In der Natur leben die Fische oft in Symbiose mit den Parasiten, ohne dauerhaft Schaden zu nehmen oder an der Infestationen zu verenden. Bis auf wenige Extremsituationen kann man sagen, dass der Parasitendruck bei Fischen, die in Kreislaufanlagen gehalten werden, flächendeckend wesentlich geringer ist als bei wildlebenden Fischen. In der Lachsaquakultur stellt der Lachslausbefall jedoch ein großes Problem dar und der Befall kann bei Weitem höher sein als bei wildlebenden Lachsen.

Verpilzte Forelle

Nach Parasiten treten auch bakterielle Erkrankungen bei Nutzfischen auf. Zum Beispiel ist die Furunkulose schon seit 1894 bekannt und gefürchtet und verursacht gerade in der Setzlingsaufzucht oft hohe Verluste. Die Hautveränderungen als Folge der Furunkulose, die durch den Erreger Aeromonas salmonicida verursacht werden, sind unschön und machen eine Vermarktung ganzer Fische unmöglich. Neben der Furunkulose gibt es verschiedene weitere bakterielle Erreger, die ebenfalls zu teils schwerwiegenden Hautveränderungen führen und oftmals auch die Kiemen schädigen: Flavo- und Flexibakterien, Strepto- und Lactokokken, Aeromonaden, Mykobakterien und viele mehr. Bakterielle Kiemenerkrankungen sind oft Mischerkrankungen verschiedener bakterieller Erreger. Yersinia ruckeri ist der Erreger der gefürchteten Rotmaulseuche und verursacht Blutungen in der Darmschleimhaut, im Maulbereich und in der Muskulatur.

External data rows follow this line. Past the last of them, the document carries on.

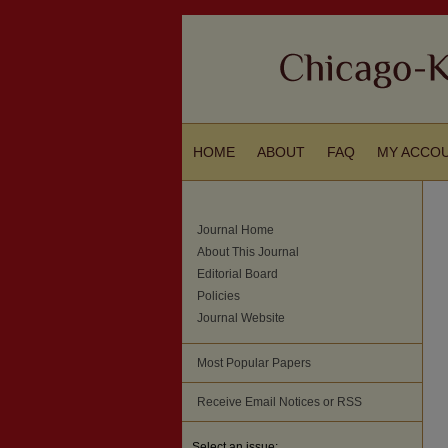
HOME
ABOUT
FAQ
MY ACCO
Journal Home
About This Journal
Editorial Board
Policies
Journal Website
Most Popular Papers
Receive Email Notices or RSS
Select an issue:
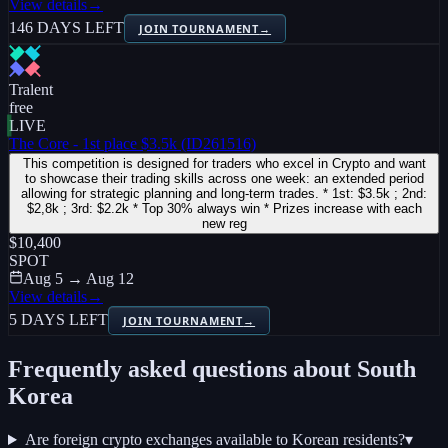
View details
→
146 DAYS LEFT
JOIN TOURNAMENT
→
Tralent
free
LIVE
The Core - 1st place $3.5k (ID261516)
This competition is designed for traders who excel in Crypto and want
to showcase their trading skills across one week: an extended period
allowing for strategic planning and long-term trades. * 1st: $3.5k ; 2nd:
$2,8k ; 3rd: $2.2k * Top 30% always win * Prizes increase with each
new reg
$10,400
SPOT
Aug 5 → Aug 12
View details
→
5 DAYS LEFT
JOIN TOURNAMENT
→
Frequently asked questions about
South
Korea
Are foreign crypto exchanges available to Korean residents?
▾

Neben den „klassischen“ Erregern treten immer wieder neue Erkrankungskomplexe auf. So gibt es z. B. bei Forellen Hauterkrankungen wie das sogenannte „Red Mark Syndrom“ (RMS), auch bekannt als „Strawberry Disease“ (Erdbeerkrankeit), das seit einigen Jahren in Europa auftritt. Es konnte länger kein Erreger ausfindig gemacht werden. Heute nimmt man an, dass es sich um eine bakterielle Erkrankung handelt und von Midichloria-ähnlichen Organismen verursacht wird, welche den Rickettsien zugeordnet werden. Viele dänische Forellenzüchter beschreiben die typischen Symptome. Das RMS ist für den Fisch selbst nicht tödlich und führt auch zu keinen deutlichen Verhaltensänderungen oder Appetitverlust. Da die Tiere aber teils tiefe Löcher in der Haut aufweisen, führt die Erkrankung nicht zuletzt zu massiven wirtschaftlichen Verlusten bei der Vermarktung des Produktes.